Helmut Newton’s Riviera exhibited in Monaco
The New National Museum of Monaco brings together in a remarkable exhibition prints by the photographer, most of which were taken on the Mediterranean coast.
The perfume of scandal that surrounded the work of Helmut Newton (1920-2004) having evaporated since others, like Juergen Teller, pulverized the codes of this porno-chic aesthetic that he had invented, the hour came to rethink his work in a different light. The publisher José Alvarez, his friend, worked on it in a passionate book. Helmut and June, cross portraits (Grasset) weaves the links between his photos and his childhood in 1930s Berlin, which he was forced to flee in 1938 because he was Jewish. This remarkable exhibition concocted by Guillaume de Sardes also underlines how much his images borrow from surrealism. The prints presented here, mostly fashion, were all made on the Riviera.

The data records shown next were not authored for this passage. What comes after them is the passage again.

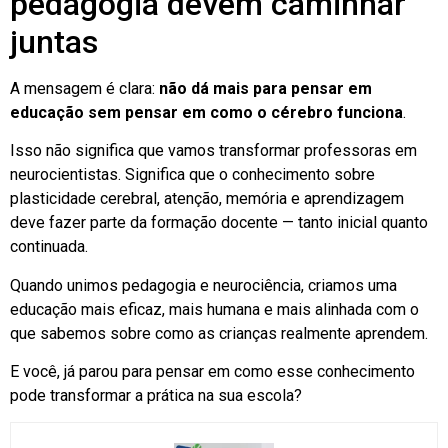
pedagogia devem caminhar
juntas
A mensagem é clara:
não dá mais para pensar em
educação sem pensar em como o cérebro funciona
.
Isso não significa que vamos transformar professoras em
neurocientistas. Significa que o conhecimento sobre
plasticidade cerebral, atenção, memória e aprendizagem
deve fazer parte da formação docente — tanto inicial quanto
continuada.
Quando unimos pedagogia e neurociência, criamos uma
educação mais eficaz, mais humana e mais alinhada com o
que sabemos sobre como as crianças realmente aprendem.
E você, já parou para pensar em como esse conhecimento
pode transformar a prática na sua escola?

They are populated by strong women like his mother, evolving in palaces similar to those where his parents took him, or at the edge of beautiful swimming pools, which were for this son of the German upper middle class a refuge when the Nazis arrived. in power. The themes dear to the surrealists are omnipresent there. That of the doll, for example, games of mirrors, of the night, of BDSM (bondage, discipline, domination, submission, sado-masochism), quint to the images of Hans Bellmer, Man Ray or Pierre Molinier. The course, dense, offers a dive into the heart of this work much richer and more complex than it seems, sparing beautiful breaths like this set of portraits of stars or more intimate images.
Have
s “Newton, French Riviera”. Until November 13, New National Museum of Monaco (98). www.nmnm.mc Catalog: NMNM / Gallimard / Prestel, 352 pages, €39.